These covert operations are part of a broader approach officials hoped would hinder Iran’s quest for nuclear weapons, alongside diplomatic measures including sanctions and increased international pressure. The problem, of course, is that such a policy can only ever hope to decelerate Iranian progress without actually stopping it.
Indeed, just last week MI6 offered the bald assessment that Iran is only about eighteen months away from acquiring nuclear weapons. This is why talk of military action persists. The Israelis have the most pressing concerns after Ahmadinejad has repeatedly threatened to ‘annihilate’ the Jewish state, but officials in Whitehall and Washington have cause for concern too.
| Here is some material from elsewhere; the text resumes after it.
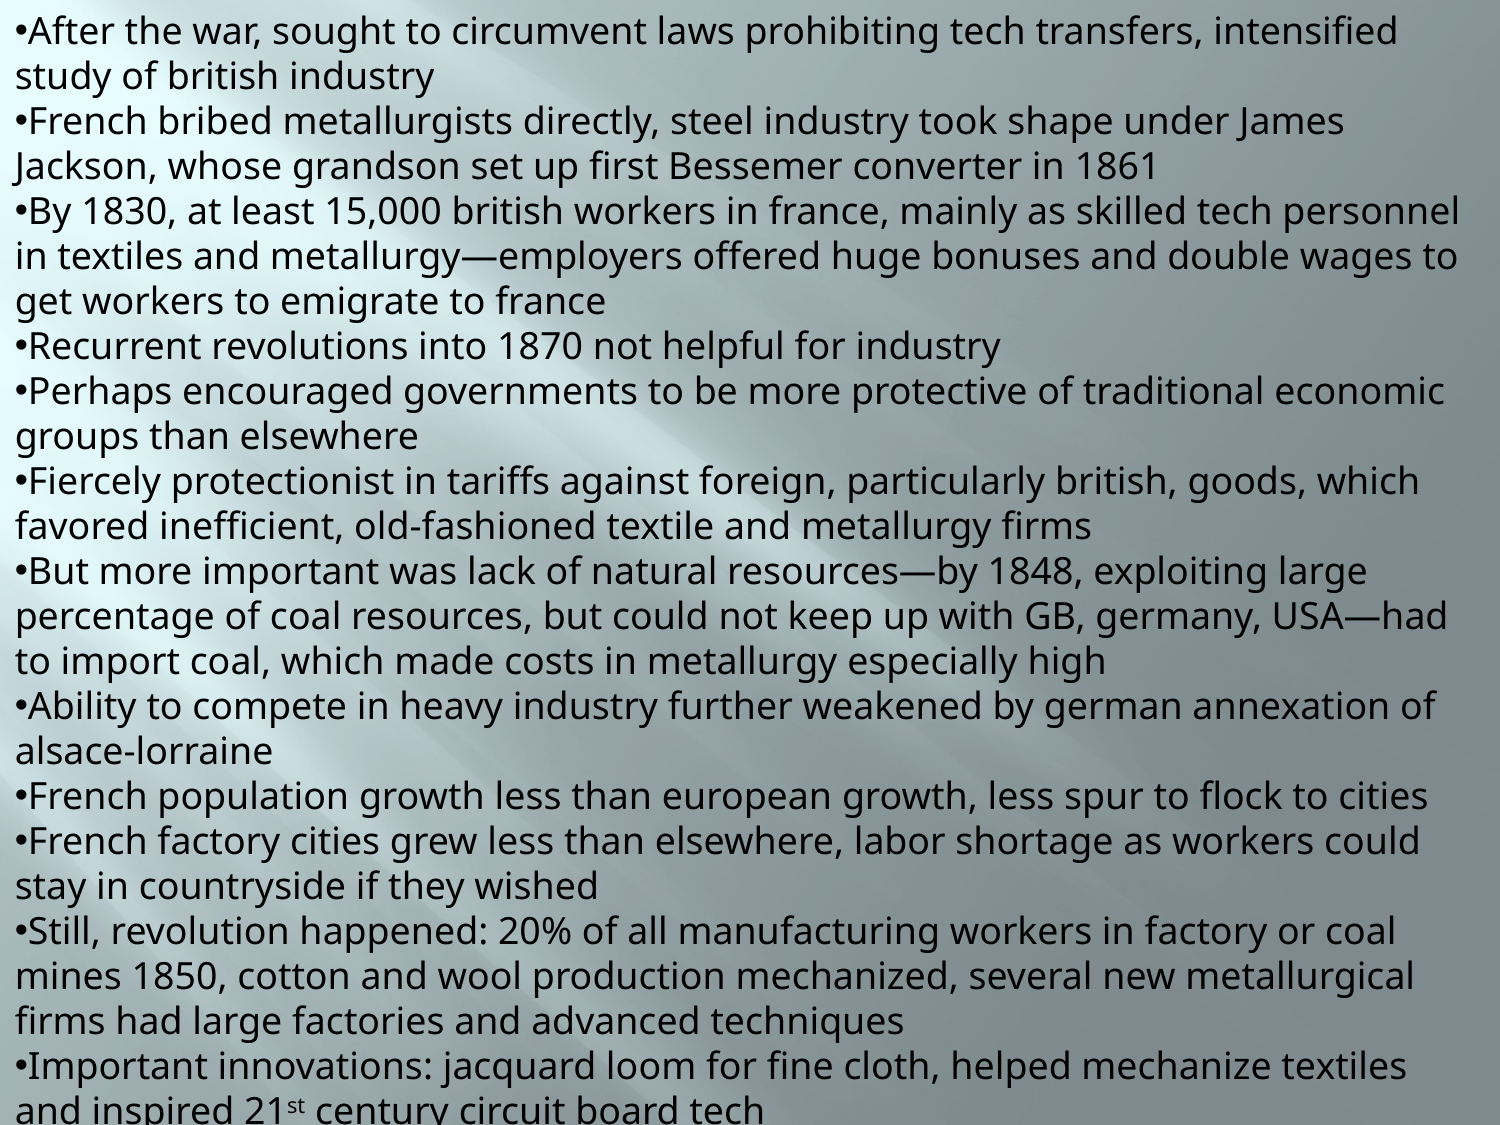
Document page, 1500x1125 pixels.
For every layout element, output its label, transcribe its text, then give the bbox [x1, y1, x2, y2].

text_box After the war, sought to circumvent laws prohibiting tech transfers, intensified study of british industry French bribed metallurgists directly, steel industry took shape under James Jackson, whose grandson set up first Bessemer converter in 1861 By 1830, at least 15,000 british workers in france, mainly as skilled tech personnel in textiles and metallurgy—employers offered huge bonuses and double wages to get workers to emigrate to france Recurrent revolutions into 1870 not helpful for industry Perhaps encouraged governments to be more protective of traditional economic groups than elsewhere Fiercely protectionist in tariffs against foreign, particularly british, goods, which favored inefficient, old-fashioned textile and metallurgy firms But more important was lack of natural resources—by 1848, exploiting large percentage of coal resources, but could not keep up with GB, germany, USA—had to import coal, which made costs in metallurgy especially high Ability to compete in heavy industry further weakened by german annexation of alsace-lorraine French population growth less than european growth, less spur to flock to cities French factory cities grew less than elsewhere, labor shortage as workers could stay in countryside if they wished Still, revolution happened: 20% of all manufacturing workers in factory or coal mines 1850, cotton and wool production mechanized, several new metallurgical firms had large factories and advanced techniques Important innovations: jacquard loom for fine cloth, helped mechanize textiles and inspired 21st century circuit board tech [0, 0, 1500, 1125]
Almost all other nuclear powers – including even the highly unstable regimes in Pakistan and North Korea – are essentially status quo powers. That is, their acquisition of a nuclear arsenal serves primarily to boost national pride and acts as the ultimate guarantor of national sovereignty. The Iranian regime is unique. Ruled by a theocracy of robed rogues, the administration regards itself as Allah’s vicegerent on earth and is arrested with millenarian purpose.
If Iran does go nuclear the issue will not end there. It will immediately spark a nuclear arms race in the Gulf, with Saudi Arabia almost certainly wanting one of its own to curb the growth of Shia power. Unlike Iran, they won’t spend years painstakingly building one. Expect the House of Saud to simply call its longtime ally in Pakistan and buy one off the shelf. Considering Islamabad’s proclivity for proliferation, the spectre of an atomically armed Middle East in the near future is a very real one.
The killing of Israeli tourists on Wednesday could now tip the balance. Even by Iranian standards this was unprecedented. Its attempts to target Israeli interests have so far been largely focused on diplomatic and official targets such as ambassadors or embassies. The last time it successfully targeted Israeli civilians was eighteen years ago when a Jewish community centre was bombed in Argentina.
Israel may now finally lose patience with Tehran. Covert operations have inconvenienced the regime but are unable to halt its nuclear programme. Now, with Israeli civilians killed in a terrorist attack and Ahmadinejad growing in confidence, Netanyahu knows he must respond – and respond hard.